Planetary nebulae are common throughout our neighborhood of the galaxy with over 3,000 known and identified. Likely the “end of life” event for stars like our Sun, they form after nuclear fusion can no longer sustain the pressure of gravity in a geriatric star and it becomes unstable, pulsates and throws off a significant shell of gas from its outer layers. This expanding shell is what we see as a planetary nebula when its gas is ionized and glows due to the radiation still emitted by the central star. A key question with planetary nebulae is how companions (stars or even planets) around the central, primary star might impact the complex structures seen in many planetary nebulae. However, to date, a low percentage (about 20%) of these central stars have been found with companions. If this low fraction is due to the fact that the companions are relatively small or distant then current ground-based observations are simply not able to detect the companions — in which case the space-based Kepler telescope will likely be able to fill this observational gap.
The discovery, as well as the new Gemini image, were both presented today at the International Astronomical Union Symposium: “Planetary Nebulae: an Eye to the Future,” in Puerto de la Cruz, Tenerife, Spain from July 25-29, 2011. http://www.iac.es/congreso/iaus283/
The research team includes: George Jacoby, Giant Magellan Telescope Organization and the Carnegie Observatories (Pasadena); Orsola De Marco of Macquarie University in Sydney Australia & the American Museum of Natural History, New York; Steve Howell, Deputy Project Scientist at Kepler; and the Deep Sky Hunter Matthias Kronberger.
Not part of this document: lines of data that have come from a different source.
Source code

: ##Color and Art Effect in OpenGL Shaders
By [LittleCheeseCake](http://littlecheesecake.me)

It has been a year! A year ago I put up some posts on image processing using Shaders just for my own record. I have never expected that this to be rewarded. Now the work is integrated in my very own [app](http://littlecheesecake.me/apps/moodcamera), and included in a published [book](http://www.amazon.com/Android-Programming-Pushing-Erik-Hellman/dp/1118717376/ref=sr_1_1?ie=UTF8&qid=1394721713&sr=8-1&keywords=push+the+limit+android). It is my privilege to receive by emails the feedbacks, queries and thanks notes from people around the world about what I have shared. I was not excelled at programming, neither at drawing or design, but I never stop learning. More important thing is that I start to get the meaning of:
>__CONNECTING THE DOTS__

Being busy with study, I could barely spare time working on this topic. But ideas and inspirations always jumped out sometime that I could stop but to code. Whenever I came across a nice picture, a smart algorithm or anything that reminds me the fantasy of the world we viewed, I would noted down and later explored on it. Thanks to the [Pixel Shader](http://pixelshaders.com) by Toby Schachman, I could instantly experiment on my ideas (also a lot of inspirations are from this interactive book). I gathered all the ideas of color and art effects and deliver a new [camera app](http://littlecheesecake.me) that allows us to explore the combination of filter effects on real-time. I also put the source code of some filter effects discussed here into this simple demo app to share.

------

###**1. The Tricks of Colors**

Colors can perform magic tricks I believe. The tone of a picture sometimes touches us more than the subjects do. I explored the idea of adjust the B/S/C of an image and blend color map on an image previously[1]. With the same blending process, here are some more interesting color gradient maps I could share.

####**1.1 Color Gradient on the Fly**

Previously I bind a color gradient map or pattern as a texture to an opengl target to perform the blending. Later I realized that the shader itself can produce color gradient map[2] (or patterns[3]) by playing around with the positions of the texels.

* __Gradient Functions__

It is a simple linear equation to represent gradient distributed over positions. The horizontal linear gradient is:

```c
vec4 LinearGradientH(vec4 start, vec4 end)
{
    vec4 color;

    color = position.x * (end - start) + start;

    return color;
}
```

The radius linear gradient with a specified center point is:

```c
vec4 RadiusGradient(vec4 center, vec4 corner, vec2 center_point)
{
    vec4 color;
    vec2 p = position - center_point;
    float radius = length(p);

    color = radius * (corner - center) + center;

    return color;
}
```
Text & Image: http://www.gemini.edu/node/11656
Science Contacts:
George Jacoby
GMTO Corp., Pasadena, Calif.
+1 (626) 204-0516; cell: +1 (520) 904-4135
gjacoby@gmto.org
Orsola De Marco
Macquarie University, Sydney, Australia
+61 2-9850-4241
orsola.demarco@mq.edu.au
Matthias Kronberger
CERN, Geneva, Switzerland
+41 (22) 767-1911; cell: +41 (76) 481-4830
matthias.kronberger@cern.ch
Caption: Gemini Observatory image of Kronberger 61 showing the ionized shell of expelled gas resembling a soccer ball. The light of the nebula here is primarily due to emission from twice-ionized oxygen, and its central star can be seen as the slightly bluer star very close to the center of the nebula. The field of view is 2.2 x 3.4 arcminutes with north up (rotated 22 degrees west of north). Image processing by Travis Rector, University of Alaska Anchorage. A color composite image, it consists of two narrow-band images ([O III] and hydrogen alpha with three, 500-second integrations each) obtained with the Gemini Multi-Object Spectrograph (GMOS) on the Gemini North telescope on Mauna Kea in Hawai’i. Below the bright star at left is a barred spiral galaxy in the distant background, careful inspection will reveal several additional distant galaxies in the image.